Birincisi kentimizin nüfus oranının neredeyse yarısına yakın sayıda araç olması.
Bu da, her şeye rağmen vatandaşın otomobil alım gücüne sahip olduğunu gösteriyor.
Diğeri ise şehri yönetenlerin gelecek adına nüfus artışı planlamasını öngöremeyişine bir de Bursa’nın orantısız şekilde büyümesi eklenmiştir.
Bu iki nedene üçüncü olarak kısa bir süre sonra da, ‘metro hatlarının planlanırken neden yeraltına alınmamış’ olması tartışılacaktır.
Halbuki metronun geçmişte en sorunlu olduğu güzergahlar olan Merinos, Kent Meydanı, Fevzi Çakmak, Haşimişcan ve de Gökdere hatları imkansızlıklara rağmen yıllar önce yerin altından planlanabilmişken bu hatlara oranla daha kolay çalışmanın yapılabileceği Duaçınarı’ndan Kestel’e uzanan raylı sistemin neden yeraltına alınmadığıdır.
Hatta T2 hattı olarak çalışmalarına başlanılan Kent Meydanı-Terminal güzergahında da diğerleri gibi araç trafiği güzergahının ortasından ulaşım planlaması yapılmıştır.
Hele ki güvenlik açısından metro güzergahlarının tel örgülerle adeta kenti ikiye bölünmesi görüntü kirliliği ise işin bir başka boyutu olarak karşımıza çıkmaktadır.
Nüfus ve trafiğe çıkan araç artışı hızıyla hiç şüphe yok ki, 5-6 yıla kalmaz metro hatlarının bu kez de yeraltına alınması sorgulanmaya başlayacaktır.
Yeri gelmişken şunu da aktaralım.
Mesela Kestel’e iki yıla yakın süredir metro ulaşımı olmasına rağmen aynı güzergahta halk otobüsleri, sarı otobüsler, ilçe ve köy otobüsleri, minibüs ve dolmuş taşımacılığı yapılıyor.
Zannediyorum bunun bir örneği dünyada yoktur.

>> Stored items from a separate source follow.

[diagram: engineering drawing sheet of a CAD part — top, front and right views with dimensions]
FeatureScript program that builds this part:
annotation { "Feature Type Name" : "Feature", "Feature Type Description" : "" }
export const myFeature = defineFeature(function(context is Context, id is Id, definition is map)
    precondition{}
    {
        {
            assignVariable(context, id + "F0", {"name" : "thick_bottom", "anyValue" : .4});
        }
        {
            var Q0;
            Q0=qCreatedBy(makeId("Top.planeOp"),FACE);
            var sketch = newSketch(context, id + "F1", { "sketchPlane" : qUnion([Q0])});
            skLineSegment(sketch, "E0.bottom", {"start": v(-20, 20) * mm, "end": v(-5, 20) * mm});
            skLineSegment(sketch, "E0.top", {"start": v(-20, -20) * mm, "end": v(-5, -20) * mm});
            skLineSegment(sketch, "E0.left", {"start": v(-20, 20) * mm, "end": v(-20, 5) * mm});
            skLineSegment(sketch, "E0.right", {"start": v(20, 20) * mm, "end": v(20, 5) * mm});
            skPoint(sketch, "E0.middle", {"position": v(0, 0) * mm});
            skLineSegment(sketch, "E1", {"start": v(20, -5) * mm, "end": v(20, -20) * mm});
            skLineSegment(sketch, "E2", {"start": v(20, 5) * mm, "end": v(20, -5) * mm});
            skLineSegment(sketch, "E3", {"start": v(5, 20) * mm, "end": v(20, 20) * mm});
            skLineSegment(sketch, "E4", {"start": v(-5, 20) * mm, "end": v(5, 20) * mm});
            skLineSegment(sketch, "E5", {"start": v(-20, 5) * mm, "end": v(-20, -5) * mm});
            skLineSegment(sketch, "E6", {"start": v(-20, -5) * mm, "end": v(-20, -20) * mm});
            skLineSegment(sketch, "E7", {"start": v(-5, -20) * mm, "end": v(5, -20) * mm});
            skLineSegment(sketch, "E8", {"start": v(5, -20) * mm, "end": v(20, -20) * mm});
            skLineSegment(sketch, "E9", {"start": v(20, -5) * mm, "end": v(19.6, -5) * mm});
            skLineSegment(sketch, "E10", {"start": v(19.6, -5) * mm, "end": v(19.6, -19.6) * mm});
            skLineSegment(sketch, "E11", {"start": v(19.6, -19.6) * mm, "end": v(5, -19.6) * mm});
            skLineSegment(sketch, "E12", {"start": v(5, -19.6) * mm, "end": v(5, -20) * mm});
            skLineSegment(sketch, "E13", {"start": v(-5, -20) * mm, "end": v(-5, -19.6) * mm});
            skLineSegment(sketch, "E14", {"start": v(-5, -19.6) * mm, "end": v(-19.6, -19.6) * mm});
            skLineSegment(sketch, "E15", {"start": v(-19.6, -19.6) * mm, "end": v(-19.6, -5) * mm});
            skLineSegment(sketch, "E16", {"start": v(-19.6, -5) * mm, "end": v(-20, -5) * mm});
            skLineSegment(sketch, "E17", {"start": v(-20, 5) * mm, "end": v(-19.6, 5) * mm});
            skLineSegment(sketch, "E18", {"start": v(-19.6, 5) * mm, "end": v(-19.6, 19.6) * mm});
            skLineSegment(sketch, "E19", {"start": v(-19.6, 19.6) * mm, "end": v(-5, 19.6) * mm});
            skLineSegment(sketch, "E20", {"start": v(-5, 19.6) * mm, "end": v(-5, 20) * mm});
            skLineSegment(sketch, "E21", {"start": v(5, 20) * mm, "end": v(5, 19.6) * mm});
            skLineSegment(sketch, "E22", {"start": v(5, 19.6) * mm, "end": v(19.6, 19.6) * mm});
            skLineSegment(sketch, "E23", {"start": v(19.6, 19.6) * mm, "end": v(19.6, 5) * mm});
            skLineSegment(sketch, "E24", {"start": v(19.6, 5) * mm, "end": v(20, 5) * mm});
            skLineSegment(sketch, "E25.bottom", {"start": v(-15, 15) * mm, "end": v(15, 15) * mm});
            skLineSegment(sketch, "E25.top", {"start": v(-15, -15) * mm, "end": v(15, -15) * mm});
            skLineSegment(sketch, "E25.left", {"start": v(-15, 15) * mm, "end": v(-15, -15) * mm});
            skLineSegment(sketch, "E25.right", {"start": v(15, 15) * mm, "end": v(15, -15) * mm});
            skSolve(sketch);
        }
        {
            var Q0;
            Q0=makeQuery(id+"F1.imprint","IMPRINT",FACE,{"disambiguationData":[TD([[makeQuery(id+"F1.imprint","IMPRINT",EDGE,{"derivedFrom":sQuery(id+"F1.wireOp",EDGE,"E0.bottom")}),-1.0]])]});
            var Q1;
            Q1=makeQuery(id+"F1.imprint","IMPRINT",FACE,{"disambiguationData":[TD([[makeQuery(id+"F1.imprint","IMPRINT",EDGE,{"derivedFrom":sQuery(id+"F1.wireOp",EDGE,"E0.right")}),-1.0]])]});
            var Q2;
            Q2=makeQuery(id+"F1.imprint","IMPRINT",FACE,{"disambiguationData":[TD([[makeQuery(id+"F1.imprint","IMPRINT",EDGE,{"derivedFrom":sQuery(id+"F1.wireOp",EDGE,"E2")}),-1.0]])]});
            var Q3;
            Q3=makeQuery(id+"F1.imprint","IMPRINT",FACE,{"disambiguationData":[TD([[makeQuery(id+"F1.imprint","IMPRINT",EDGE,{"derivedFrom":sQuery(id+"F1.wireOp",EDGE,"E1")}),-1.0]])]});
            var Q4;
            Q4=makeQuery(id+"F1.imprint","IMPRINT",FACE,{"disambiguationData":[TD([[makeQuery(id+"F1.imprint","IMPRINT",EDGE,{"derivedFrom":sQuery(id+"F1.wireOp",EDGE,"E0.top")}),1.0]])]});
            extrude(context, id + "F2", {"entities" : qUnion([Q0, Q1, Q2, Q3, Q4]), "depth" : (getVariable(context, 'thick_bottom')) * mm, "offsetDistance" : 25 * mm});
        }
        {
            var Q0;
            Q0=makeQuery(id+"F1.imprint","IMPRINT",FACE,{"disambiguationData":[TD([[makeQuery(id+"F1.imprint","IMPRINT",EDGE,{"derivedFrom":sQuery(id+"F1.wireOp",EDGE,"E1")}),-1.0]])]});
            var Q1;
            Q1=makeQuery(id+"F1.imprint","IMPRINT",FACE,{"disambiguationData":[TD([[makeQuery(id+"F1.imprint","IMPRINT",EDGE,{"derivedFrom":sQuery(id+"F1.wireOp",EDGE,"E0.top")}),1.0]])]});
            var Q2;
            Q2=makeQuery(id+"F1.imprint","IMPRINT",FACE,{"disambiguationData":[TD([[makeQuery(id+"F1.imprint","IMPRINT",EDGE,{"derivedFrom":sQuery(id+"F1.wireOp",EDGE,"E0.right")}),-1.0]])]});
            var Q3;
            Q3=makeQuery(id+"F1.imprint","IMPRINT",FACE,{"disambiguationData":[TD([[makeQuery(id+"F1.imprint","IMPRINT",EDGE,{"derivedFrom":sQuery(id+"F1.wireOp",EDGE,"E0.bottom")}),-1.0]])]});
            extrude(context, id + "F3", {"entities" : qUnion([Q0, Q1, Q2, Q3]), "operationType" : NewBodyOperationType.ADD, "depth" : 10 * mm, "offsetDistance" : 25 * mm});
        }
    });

Hal böyle olunca da metronun amacı ve cazibesi ortadan kalkıyor.
Beklenti şudur;
Lastikli ulaşımın, sadece metro istasyonlarından raylı sistemin gitmediği bölgelere yolcu taşınması yapılmasıdır.
Domates üreticisi yine isyanda
Karacabey’deki domates üreticileri, salça fabrikalarıyla kilo başına 26 kuruştan sözleşme yapmalarına rağmen, işletmelerin serbest piyasada kilosu 22 kuruştan domates alarak ihtiyacını karşılamasına adeta isyan ediyorlar.
Haksız rekabet yaratan fabrikaların sözünü yine tutmadığını belirten çiftçiler, “Perişan olmuş durumdayız. Ürünümüzü satamazsak ne elektrik ne de su borcumuzu ödeyebiliriz” diyerek sorunlarına çare bulunmasını istiyorlar.